The content of the terminal hydroxyl group is preferably 200 ppm or more, more preferably 250 ppm or more, still more preferably 300 ppm or more, even more preferably 350 ppm or more, further preferably 400 ppm or more, furthermore preferably 450 ppm or more, particularly preferably 500 ppm or more, and may be 550 ppm or more. With a content equal to or more than the lower limit, the adhesion between the carbon fiber surface and the polycarbonate resin is improved, the reaction rate of transesterification is increased, and a polycarbonate resin having a desired molecular weight tends to be easily obtained. Further, the residual amount of the carbonate ester in the polycarbonate resin can be reduced, and the odor during molding and the odor of a molded product tend to be more effectively reduced. The terminal hydroxyl group content is preferably 750 ppm or less, more preferably 700 ppm or less, still more preferably 650 ppm or less, even more preferably 640 ppm or less, and may be 610 ppm or less. With a content equal to or less than the upper limit, the thermal stability of the polycarbonate resin tends to be more improved.
The terminal hydroxyl group content is measured according to the description of the following Examples.
In the case where the composition for use in the present embodiment contains two or more types of polycarbonate resins, the terminal hydroxyl group content in the polycarbonate resin mixture is referred to.
In the present embodiment, in the case where a phosphate and/or a halogen-based flame retardant are included as flame retardant, the polycarbonate resin has a terminal hydroxyl group content of preferably 200 ppm or more, more preferably 250 ppm or more, still more preferably 300 ppm or more, even more preferably 350 ppm or more, further preferably 400 ppm or more, furthermore preferably 450 ppm or more, particularly more preferably 500 ppm or more, and may be 550 ppm or more. The content is preferably 750 ppm or less, more preferably 700 ppm or less, still more preferably 650 ppm or less, even more preferably 640 ppm or less, and the content may be 610 ppm or less.
In the present embodiment, in the case of including phosphazene as flame retardant, the polycarbonate resin preferably has a terminal hydroxyl group content of 300 ppm or more, more preferably 350 ppm or more, still more preferably 400 ppm or more, even more preferably 450 ppm or more, further preferably 500 ppm or more, furthermore preferably 550 ppm or more, particularly more preferably 600 ppm or more, and the content may be 650 ppm or more.
For details of the polycarbonate resin having a terminal hydroxyl group content of 150 to 800 ppm, the description of Japanese Patent Laid-Open No. 2003-026911 may be referred to, and the content thereof is incorporated herein.
The polycarbonate resin for use in the present embodiment (a mixture of polycarbonate resins in the case of including two or more types) has a melt volume rate (MVR) of preferably 1 cm3/10 min or more, more preferably 5 cm3/10 min or more, still more preferably 8 cm3/10 min or more, and preferably 40 cm3/10 min or less, more preferably 30 cm3/10 min or less. With an MVR equal to or more than the lower limit, particularly with an MVR of 5 cm3/10 min or more, high fluidity and excellent moldability tend to be achieved, and with an MVR equal to or less than the upper limit, impact resistance and heat resistance tend to be maintained at high levels. The MVR is measured according to JIS K 7210.

====================

Challenge
Transcribe everything in the polycarbonate resin passage above from "The polycarbonate resin for" down to "JIS K 7210.", including both of those phrases.

Data block
====================

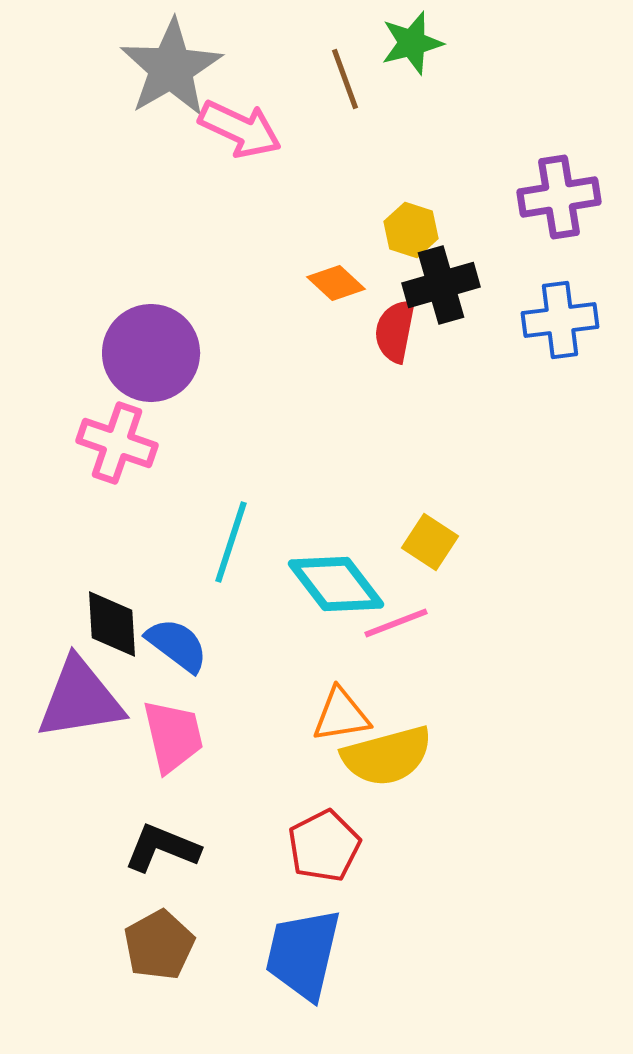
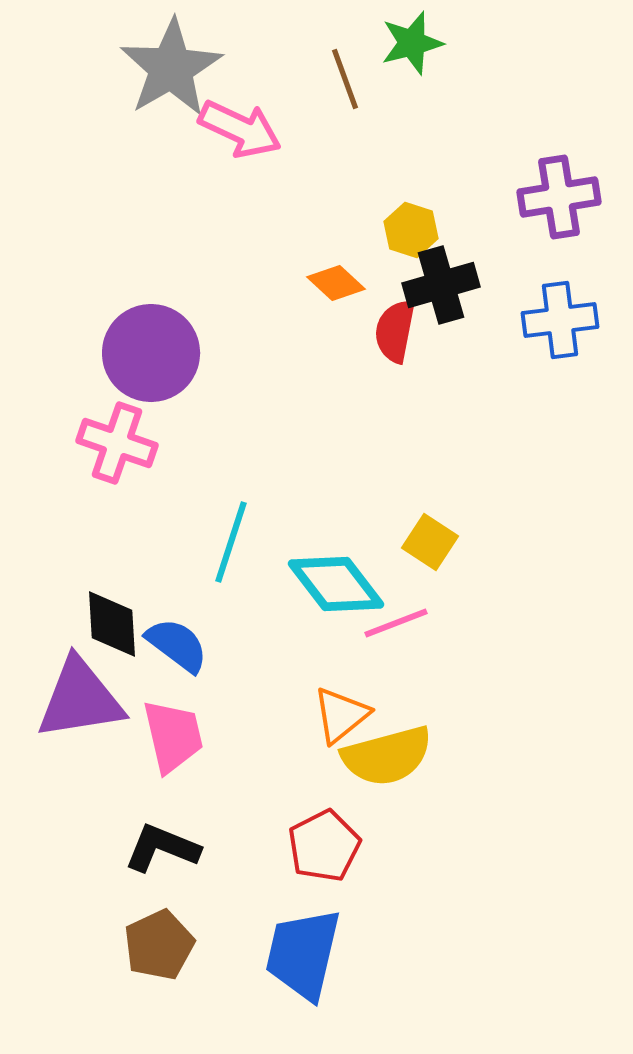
orange triangle: rotated 30 degrees counterclockwise
brown pentagon: rotated 4 degrees clockwise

====================

Correct output
The polycarbonate resin for use in the present embodiment (a mixture of polycarbonate resins in the case of including two or more types) has a melt volume rate (MVR) of preferably 1 cm3/10 min or more, more preferably 5 cm3/10 min or more, still more preferably 8 cm3/10 min or more, and preferably 40 cm3/10 min or less, more preferably 30 cm3/10 min or less. With an MVR equal to or more than the lower limit, particularly with an MVR of 5 cm3/10 min or more, high fluidity and excellent moldability tend to be achieved, and with an MVR equal to or less than the upper limit, impact resistance and heat resistance tend to be maintained at high levels. The MVR is measured according to JIS K 7210.